Directions for this task: Reproduce the listing below word for word, leaving out the pictures.

Provided records:
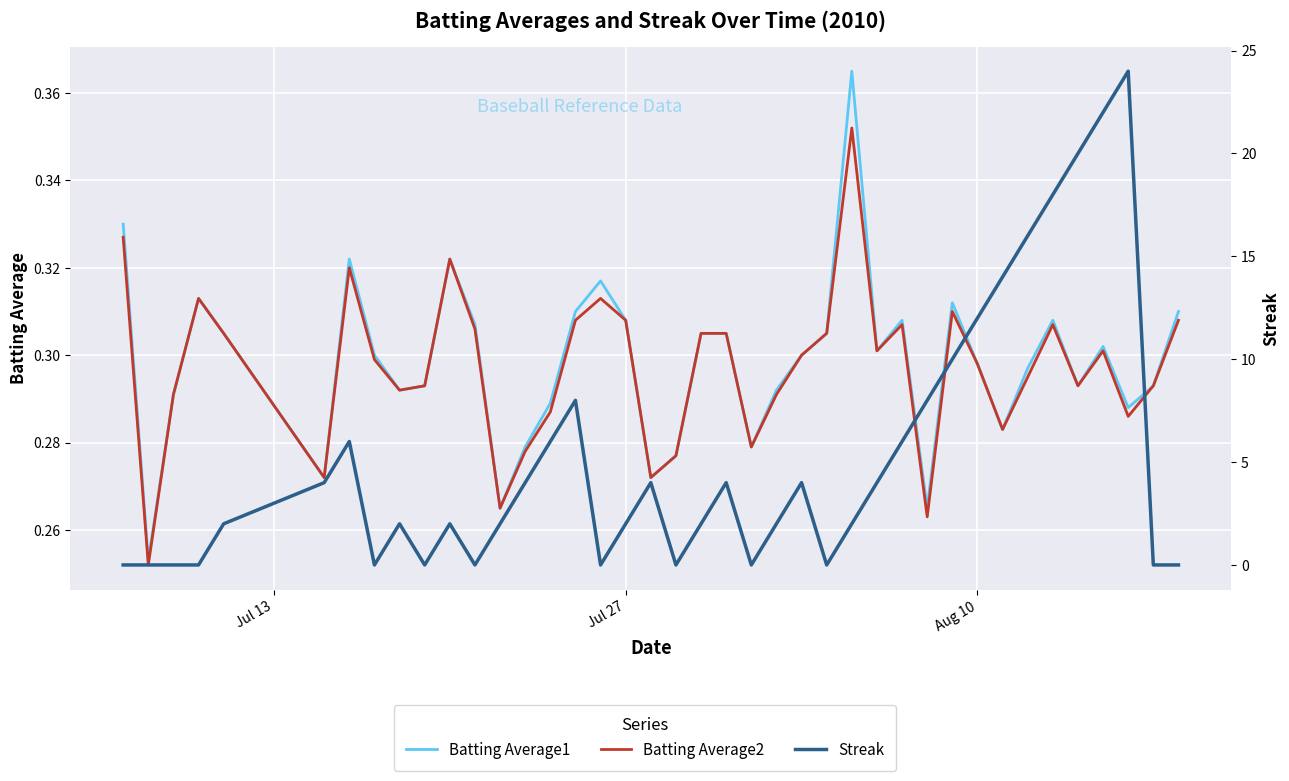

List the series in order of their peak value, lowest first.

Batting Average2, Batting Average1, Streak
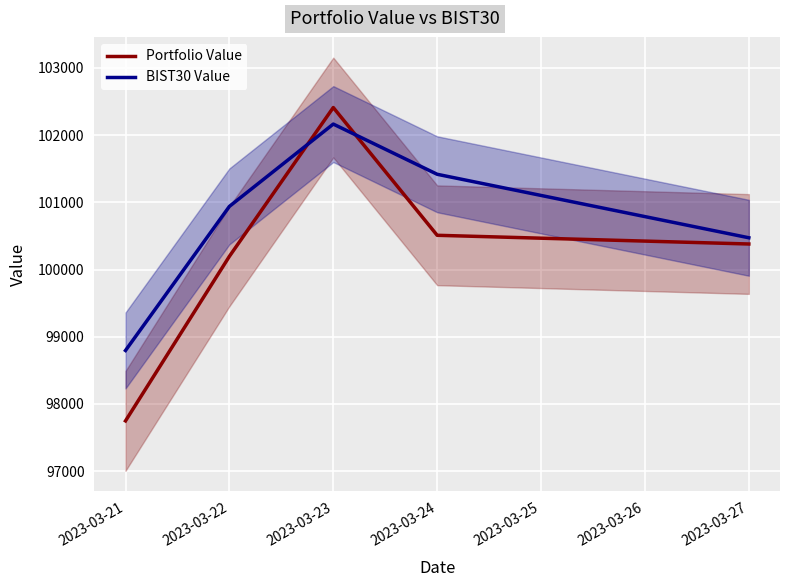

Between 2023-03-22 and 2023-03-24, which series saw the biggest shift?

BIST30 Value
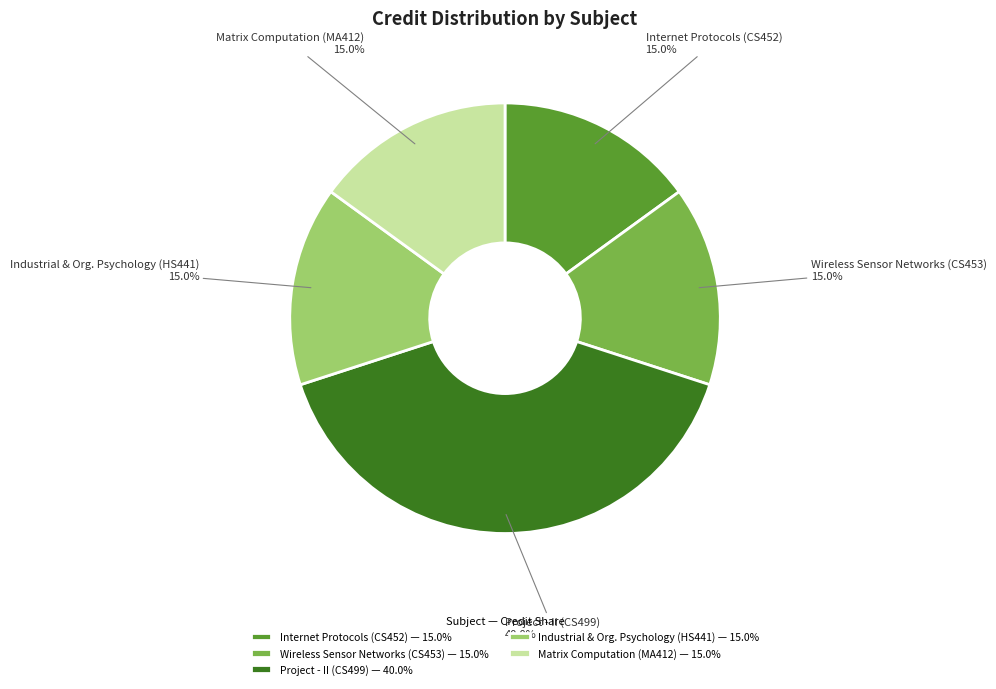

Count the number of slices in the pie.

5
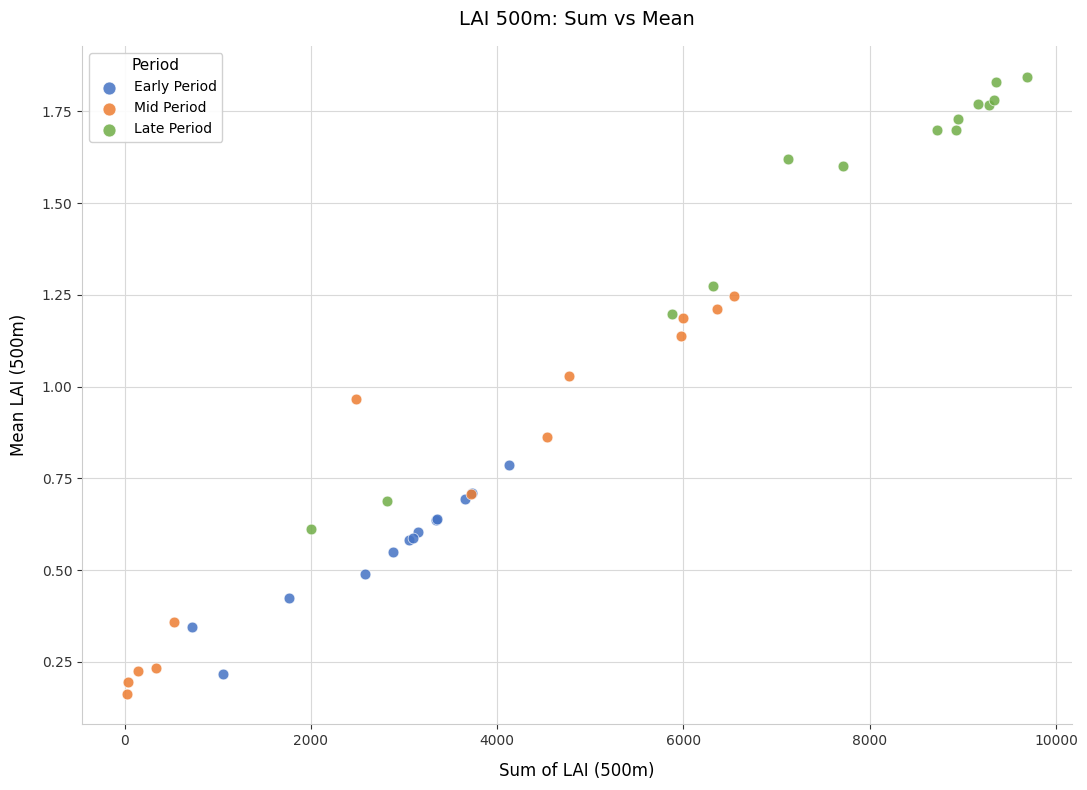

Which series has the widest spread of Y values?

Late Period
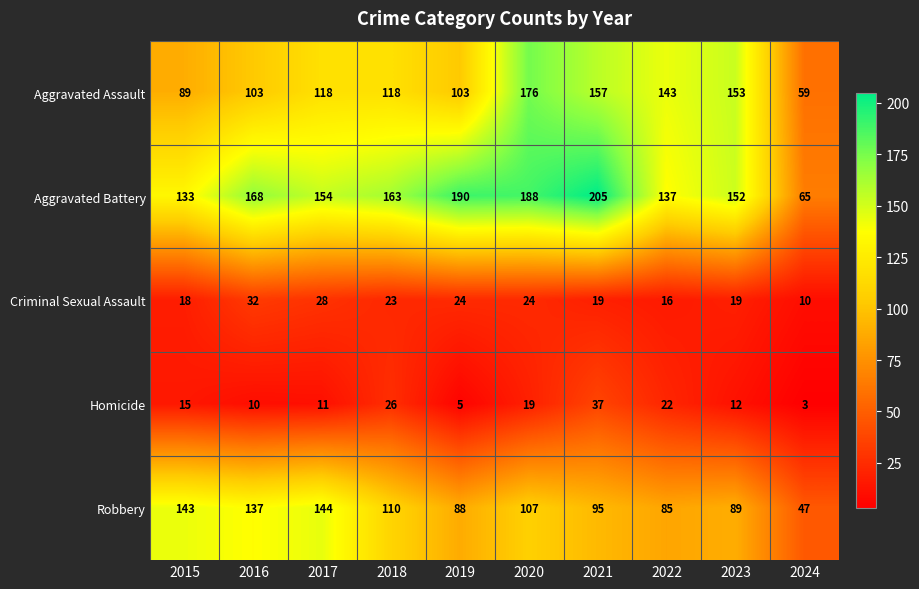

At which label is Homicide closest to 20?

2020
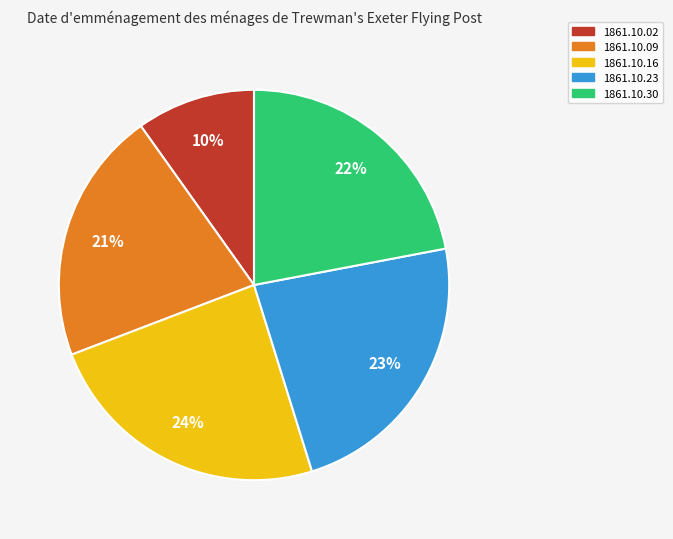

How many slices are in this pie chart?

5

Solution to the exercise:
List the series in order of their peak value, lowest first.

Batting Average2, Batting Average1, Streak

Between 2023-03-22 and 2023-03-24, which series saw the biggest shift?

BIST30 Value

Count the number of slices in the pie.

5

Which series has the widest spread of Y values?

Late Period

At which label is Homicide closest to 20?

2020

How many slices are in this pie chart?

5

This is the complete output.